[Document]:
──────
Cinéma // Visibiliser les essentielles

Les métiers des premiers et premières de corvée ont été unanimement déclarés essentiels lors de la crise sanitaire qui les a placés temporairement sur le devant de la scène. Et pourtant, 12 ans après la publication du livre de la journaliste Florence Aubenas "Le Quai de Ouistreham" qui relate le quotidien de femmes de ménage, le constat reste le même concernant ces professions : précarité, temps partiels, salaires dérisoires, manque de reconnaissance, dévalorisation et invisibilisation sociales. Les artistes à travers le cinéma, la littérature ou encore la chanson tentent de rendre visibles tous ceux et celles qui triment à l'abri des regards.

Le film d’Emmanuel Carrère Ouistreham – entre documentaire et fiction – est inspiré du récit autobiographique de Florence Aubenas – travail d’enquête en immersion de six mois auprès de travailleuses qui galèrent de petit boulot en petit boulot, en particulier des femmes de ménage. La journaliste qui a partagé de manière anonyme le quotidien de femmes de ménage constate la pénibilité des tâches, les bas salaires, les horaires de nuit, les cadences infernales, les temps partiels qui ne permettent pas d’en vivre, et puis la peur de perdre son emploi qui oblige à supporter les humiliations et le mépris.

 

« Tu verras, tu deviens invisible quand tu es femme de ménage. » Cette sensation de transparence est bien retranscrite dans le film, en particulier dans cette scène où les agents d’entretiens doivent courir pour s’éclipser rapidement et éviter d’être vu.es. par les passagers commençant à embarquer sur le ferry qu’ils et elles viennent de nettoyer de nuit.

 

Malgré son sujet difficile, Ouistreham est un film très lumineux, dressant de beaux portraits de femmes soudées dans leur vie de galères, où règnent la solidarité, la chaleur et la combativité indispensables pour endurer un tel quotidien. A part Juliette Binoche (la journaliste en immersion), tous les rôles ont été confiés à des actrices et des acteurs non professionnelles, pour la plupart travailleurs précaires dans la vie.

 

 

Fin 2021, cette même réalité sociale est mise en scène dans le documentaire du journaliste et député François Ruffin. Debout les femmes ! a pour objet principal la proposition de loi « sur les métiers du lien » qu’il a déposée à l’Assemblée nationale avec Bruno Bonnell (député de la République en marche). Cette proposition visait à relever les revenus des auxiliaires de vie sociale, des femmes de ménage et des accompagnants d’élèves en situation de handicap.

 

Le documentaire pointe du doigt les temps partiels, les journées de travail fragmentées avec une amplitude horaire très grande – tôt le matin, tard le soir -, avec des coupures dans la journée et des déplacements non rémunérés. Il dénonce les conditions de travail physiquement éprouvantes pour un salaire de misère, insuffisant pour vivre correctement.
──────
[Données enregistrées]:
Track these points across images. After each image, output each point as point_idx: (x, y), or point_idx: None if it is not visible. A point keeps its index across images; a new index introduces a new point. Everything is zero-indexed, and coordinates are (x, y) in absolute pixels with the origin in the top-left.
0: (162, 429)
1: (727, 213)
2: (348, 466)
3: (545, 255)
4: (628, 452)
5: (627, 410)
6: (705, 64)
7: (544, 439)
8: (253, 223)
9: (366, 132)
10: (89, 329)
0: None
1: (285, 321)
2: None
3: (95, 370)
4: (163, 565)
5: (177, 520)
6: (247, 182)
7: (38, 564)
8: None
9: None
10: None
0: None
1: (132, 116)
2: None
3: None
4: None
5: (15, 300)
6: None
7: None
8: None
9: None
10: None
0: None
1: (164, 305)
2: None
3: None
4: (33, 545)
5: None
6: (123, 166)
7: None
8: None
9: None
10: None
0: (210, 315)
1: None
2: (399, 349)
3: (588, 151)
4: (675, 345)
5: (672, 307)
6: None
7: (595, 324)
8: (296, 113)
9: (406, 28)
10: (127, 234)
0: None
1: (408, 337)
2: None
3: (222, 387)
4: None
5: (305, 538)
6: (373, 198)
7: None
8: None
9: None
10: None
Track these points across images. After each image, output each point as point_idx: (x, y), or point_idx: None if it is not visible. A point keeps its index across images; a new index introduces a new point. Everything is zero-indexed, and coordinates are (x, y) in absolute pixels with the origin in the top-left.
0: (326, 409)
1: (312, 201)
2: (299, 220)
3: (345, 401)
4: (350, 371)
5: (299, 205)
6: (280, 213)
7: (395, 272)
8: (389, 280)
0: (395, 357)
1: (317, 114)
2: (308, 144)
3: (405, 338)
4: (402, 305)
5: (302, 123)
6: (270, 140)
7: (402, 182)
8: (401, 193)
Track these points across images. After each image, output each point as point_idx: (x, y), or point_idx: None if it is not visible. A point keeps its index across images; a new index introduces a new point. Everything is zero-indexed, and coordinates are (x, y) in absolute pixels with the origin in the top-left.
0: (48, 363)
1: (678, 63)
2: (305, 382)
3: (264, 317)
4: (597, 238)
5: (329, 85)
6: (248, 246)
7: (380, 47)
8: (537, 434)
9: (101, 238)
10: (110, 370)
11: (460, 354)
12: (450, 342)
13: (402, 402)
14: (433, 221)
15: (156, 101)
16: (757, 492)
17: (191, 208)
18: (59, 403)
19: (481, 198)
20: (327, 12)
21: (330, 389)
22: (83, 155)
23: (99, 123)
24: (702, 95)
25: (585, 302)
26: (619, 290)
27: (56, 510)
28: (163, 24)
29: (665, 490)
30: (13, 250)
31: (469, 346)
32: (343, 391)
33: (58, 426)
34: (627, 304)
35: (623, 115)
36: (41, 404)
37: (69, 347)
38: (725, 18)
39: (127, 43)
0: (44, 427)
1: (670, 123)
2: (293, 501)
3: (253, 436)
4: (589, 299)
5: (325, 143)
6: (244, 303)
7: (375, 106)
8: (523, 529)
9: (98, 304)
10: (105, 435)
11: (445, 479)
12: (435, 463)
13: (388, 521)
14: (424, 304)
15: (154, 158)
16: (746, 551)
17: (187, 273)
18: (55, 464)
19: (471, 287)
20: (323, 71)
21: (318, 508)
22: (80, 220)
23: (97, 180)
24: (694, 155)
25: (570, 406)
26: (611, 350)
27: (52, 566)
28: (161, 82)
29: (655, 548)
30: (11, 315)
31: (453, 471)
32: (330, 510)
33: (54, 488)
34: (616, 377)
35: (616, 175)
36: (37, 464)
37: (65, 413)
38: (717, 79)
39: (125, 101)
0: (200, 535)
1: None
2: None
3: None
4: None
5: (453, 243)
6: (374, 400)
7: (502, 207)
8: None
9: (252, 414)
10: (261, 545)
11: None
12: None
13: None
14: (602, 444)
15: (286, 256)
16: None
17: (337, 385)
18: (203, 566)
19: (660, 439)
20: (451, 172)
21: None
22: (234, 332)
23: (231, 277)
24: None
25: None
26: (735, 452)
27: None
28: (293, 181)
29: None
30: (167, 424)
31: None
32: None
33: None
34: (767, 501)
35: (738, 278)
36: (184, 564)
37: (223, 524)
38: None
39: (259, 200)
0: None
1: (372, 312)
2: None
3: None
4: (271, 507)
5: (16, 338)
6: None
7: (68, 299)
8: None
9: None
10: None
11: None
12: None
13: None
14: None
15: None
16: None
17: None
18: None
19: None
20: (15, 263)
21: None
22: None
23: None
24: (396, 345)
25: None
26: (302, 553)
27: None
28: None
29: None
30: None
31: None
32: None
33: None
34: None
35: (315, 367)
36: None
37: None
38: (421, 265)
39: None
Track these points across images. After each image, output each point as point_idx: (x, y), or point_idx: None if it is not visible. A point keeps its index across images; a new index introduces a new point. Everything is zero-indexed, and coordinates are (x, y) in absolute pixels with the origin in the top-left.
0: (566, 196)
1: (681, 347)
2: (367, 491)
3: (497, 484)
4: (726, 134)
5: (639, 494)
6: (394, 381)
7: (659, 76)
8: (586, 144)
──────
[Tâches à effectuer]:
**A.** D'après l'article, quel rôle du film Ouistreham a été confié à une actrice professionnelle ?
**B.** Résume l'article en deux phrases.
**C.** Reproduis le passage de l'article situé entre "Fin 2021, cette" et "situation de handicap.", bornes incluses.

[Réponses aux tâches]:
**A.** Celui de la journaliste en immersion, joué par Juliette Binoche.

**B.** Les métiers essentiels, comme celui de femme de ménage, restent marqués par la précarité, les temps partiels, les salaires dérisoires et l'invisibilisation sociale, et des artistes tentent de rendre visibles ceux et celles qui les exercent. Le film Ouistreham d'Emmanuel Carrère, inspiré du récit de Florence Aubenas, montre cette réalité, tout comme le documentaire Debout les femmes ! de François Ruffin, consacré à une proposition de loi visant à relever les revenus de ces professions.

**C.**
Fin 2021, cette même réalité sociale est mise en scène dans le documentaire du journaliste et député François Ruffin. Debout les femmes ! a pour objet principal la proposition de loi « sur les métiers du lien » qu’il a déposée à l’Assemblée nationale avec Bruno Bonnell (député de la République en marche). Cette proposition visait à relever les revenus des auxiliaires de vie sociale, des femmes de ménage et des accompagnants d’élèves en situation de handicap.